Sure, depending on the reason that led to the outage, you will want to change some config (ssh keys, password, banned IPs, opened ports,…) prior rebuilding the system but you will be up and running again in no time compared to any other solution while having all required changes already documented in your IaC code and pushing that out to a fresh droplet. Obviously backing up the DB(s) using Cron jobs (can also utilize WP-CLI for those who went to rely on another tool in the workflow…) should be one thing configured utilizing IaC. Another benefit is, that your customers will love you that too – not to say it also opens new ways to serve and support your clients by selling added value.
As a starting point on how a complete WP install could look like utilizing IaC, check https://github.com/roots/trellis.
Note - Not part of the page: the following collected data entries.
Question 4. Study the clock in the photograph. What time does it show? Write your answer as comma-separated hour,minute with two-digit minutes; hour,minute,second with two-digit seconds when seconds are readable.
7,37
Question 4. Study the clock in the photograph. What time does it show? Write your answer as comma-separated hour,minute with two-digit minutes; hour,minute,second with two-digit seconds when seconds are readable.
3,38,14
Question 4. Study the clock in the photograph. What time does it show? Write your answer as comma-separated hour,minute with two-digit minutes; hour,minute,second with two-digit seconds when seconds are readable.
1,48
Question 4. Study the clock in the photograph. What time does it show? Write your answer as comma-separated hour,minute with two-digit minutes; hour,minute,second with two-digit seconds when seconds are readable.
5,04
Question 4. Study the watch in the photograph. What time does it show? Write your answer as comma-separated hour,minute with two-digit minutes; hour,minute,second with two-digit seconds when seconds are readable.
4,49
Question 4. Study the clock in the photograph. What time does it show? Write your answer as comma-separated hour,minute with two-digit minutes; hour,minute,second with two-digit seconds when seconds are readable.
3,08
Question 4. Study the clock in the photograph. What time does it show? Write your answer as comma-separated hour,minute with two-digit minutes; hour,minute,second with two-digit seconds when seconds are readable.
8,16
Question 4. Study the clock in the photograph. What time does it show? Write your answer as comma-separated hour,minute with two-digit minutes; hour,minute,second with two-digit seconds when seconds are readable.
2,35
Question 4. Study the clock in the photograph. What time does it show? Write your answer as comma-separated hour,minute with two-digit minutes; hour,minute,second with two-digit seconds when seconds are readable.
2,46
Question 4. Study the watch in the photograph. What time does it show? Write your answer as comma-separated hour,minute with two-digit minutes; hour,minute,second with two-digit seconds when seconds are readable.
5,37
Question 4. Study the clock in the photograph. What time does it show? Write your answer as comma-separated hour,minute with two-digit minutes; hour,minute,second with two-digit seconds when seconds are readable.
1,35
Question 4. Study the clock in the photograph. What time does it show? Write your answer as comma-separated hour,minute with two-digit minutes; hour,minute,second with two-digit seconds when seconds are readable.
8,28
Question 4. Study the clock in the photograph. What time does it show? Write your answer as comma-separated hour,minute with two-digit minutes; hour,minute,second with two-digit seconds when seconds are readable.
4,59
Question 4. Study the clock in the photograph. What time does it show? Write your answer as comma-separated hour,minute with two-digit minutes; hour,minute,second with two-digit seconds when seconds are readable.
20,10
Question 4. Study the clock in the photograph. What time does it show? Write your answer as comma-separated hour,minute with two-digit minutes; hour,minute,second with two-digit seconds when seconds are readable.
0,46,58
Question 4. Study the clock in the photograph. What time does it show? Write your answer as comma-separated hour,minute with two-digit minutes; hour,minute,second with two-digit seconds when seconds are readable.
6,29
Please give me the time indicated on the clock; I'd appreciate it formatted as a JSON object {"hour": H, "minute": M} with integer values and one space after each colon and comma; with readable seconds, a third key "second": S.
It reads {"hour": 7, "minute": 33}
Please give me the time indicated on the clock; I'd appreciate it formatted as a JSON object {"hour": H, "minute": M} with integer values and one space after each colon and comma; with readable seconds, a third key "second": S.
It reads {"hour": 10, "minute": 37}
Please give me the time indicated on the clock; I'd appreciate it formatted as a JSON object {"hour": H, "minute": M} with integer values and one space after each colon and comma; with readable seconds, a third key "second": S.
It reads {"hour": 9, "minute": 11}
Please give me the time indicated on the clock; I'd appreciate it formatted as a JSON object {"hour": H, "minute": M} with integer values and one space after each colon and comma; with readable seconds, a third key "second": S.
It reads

Should you want to go with puppet, check https://puphpet.com/ to start “playing” (I wouldn´t use the generated scripts in production).
If utilizing IaC seems to be too much overload, please trust my roughly 20 years experience as consultant in Enterprise IT that there is no single “backup/restore” solution covering each and every aspect without heavily investing in infrastructure (ntp server, fail-over cluster in order being able to take snapshots, massive space for storing snapshots, logs, system files, applications and related configuration – all separated as you will never know if they are “infected” in case you get hacked) and time (adding complexity requires a lot well defined processes).
By the way: Even those going that path will learn, that there is no single manufacturer not recommending performing a clean install – which brings us back to IaC to accomplish this task in a reproducible way.
Would you care to elaborate on the meaning of IaC? This scenario, which is more of an event due to the fact it did happen, was purely due to my ignorance and assuming the internet had all the answers. While I’m not saying it didn’t, I did read a post which ( at the time ) seemed pretty convincing, and therefore followed through.
I completely agree that a backup is not a solution, but a strategy. You could backup your system to hundreds of servers, all at the same time, but there’s still that ONE chance that something can go wrong. In my case, it would have been great to have a backup, even a slightly older one. However, the problem was none of my personal code was stored on a repo, the theme was lost, and the DB had zero backups, which lead to the obvious downfall.
For now, I’ve resorted to weekly backups of the databases and game servers. While this isn’t the optimal solution, as you outlined, it’s more than sufficient for my little ol’ setup.